What the task asks:
Among the records, which lines hold the word "with"? Pick them out.

########

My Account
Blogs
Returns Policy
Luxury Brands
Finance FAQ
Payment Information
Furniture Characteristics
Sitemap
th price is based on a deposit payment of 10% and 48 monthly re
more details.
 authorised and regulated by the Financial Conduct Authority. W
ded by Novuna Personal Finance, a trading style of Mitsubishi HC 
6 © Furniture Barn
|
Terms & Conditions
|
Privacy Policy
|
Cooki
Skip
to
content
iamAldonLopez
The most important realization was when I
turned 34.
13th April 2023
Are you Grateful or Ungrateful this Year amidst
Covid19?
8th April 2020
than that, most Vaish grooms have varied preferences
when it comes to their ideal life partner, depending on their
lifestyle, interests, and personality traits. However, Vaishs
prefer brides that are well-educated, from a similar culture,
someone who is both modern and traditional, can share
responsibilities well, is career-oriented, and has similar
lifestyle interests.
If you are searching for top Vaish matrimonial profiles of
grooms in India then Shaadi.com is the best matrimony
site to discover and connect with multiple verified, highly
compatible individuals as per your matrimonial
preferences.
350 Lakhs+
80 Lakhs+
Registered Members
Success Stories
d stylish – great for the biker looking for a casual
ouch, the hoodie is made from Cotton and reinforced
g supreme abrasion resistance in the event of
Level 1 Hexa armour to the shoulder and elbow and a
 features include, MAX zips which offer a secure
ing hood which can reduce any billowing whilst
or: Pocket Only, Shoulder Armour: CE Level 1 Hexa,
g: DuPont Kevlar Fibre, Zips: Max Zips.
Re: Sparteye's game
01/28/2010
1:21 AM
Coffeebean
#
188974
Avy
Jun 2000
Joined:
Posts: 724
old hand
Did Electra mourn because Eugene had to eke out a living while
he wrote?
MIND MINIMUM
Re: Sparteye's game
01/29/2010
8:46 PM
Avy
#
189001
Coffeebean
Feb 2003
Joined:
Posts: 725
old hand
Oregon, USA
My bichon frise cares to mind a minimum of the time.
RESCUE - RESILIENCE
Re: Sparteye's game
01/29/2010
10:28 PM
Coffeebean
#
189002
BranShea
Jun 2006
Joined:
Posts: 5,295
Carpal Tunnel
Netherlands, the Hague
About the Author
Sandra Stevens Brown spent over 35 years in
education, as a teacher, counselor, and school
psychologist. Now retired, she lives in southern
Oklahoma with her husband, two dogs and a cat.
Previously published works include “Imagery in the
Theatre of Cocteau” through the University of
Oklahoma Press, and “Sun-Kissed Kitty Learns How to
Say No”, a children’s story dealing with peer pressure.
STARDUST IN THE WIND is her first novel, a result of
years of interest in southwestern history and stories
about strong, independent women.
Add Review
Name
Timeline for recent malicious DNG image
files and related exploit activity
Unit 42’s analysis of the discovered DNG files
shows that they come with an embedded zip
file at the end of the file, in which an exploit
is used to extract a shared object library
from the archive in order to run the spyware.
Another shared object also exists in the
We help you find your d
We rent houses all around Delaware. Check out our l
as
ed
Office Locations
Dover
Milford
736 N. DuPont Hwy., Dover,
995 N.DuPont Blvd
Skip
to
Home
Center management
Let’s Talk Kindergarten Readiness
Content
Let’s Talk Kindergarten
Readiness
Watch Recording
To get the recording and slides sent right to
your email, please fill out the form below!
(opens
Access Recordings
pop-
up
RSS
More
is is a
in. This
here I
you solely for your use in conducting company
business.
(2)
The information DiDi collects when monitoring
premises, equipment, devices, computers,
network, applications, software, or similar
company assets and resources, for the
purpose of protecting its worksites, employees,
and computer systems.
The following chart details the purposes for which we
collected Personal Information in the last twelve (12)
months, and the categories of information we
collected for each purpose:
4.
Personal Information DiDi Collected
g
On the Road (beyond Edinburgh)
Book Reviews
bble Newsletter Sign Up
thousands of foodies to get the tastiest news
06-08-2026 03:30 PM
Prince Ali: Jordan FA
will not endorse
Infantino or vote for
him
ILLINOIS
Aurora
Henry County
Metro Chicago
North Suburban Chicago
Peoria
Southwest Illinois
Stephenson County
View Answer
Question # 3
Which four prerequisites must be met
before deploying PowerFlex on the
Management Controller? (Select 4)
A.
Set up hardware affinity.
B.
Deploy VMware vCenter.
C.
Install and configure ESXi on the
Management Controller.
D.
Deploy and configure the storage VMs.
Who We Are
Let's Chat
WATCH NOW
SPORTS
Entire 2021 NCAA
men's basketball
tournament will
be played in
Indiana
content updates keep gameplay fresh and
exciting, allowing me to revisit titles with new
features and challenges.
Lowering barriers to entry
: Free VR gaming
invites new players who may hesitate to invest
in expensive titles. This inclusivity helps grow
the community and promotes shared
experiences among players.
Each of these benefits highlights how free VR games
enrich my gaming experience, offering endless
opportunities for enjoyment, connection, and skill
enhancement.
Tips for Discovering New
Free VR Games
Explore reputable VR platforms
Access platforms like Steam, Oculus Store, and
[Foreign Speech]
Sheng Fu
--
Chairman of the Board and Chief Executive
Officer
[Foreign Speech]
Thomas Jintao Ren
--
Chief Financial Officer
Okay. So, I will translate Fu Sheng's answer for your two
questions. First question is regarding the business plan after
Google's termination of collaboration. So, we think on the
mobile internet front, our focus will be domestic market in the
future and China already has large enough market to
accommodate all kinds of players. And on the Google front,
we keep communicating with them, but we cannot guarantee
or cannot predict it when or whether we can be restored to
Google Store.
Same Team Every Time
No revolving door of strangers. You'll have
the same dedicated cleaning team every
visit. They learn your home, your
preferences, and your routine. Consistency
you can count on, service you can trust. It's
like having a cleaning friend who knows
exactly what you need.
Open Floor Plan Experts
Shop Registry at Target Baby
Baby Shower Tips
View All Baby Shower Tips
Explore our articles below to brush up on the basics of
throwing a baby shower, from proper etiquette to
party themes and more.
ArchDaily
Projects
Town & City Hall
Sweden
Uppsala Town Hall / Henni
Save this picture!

########

Answer below:
site to discover and connect with multiple verified, highly
Oklahoma with her husband, two dogs and a cat.
Say No”, a children’s story dealing with peer pressure.
shows that they come with an embedded zip
exciting, allowing me to revisit titles with new
we keep communicating with them, but we cannot guarantee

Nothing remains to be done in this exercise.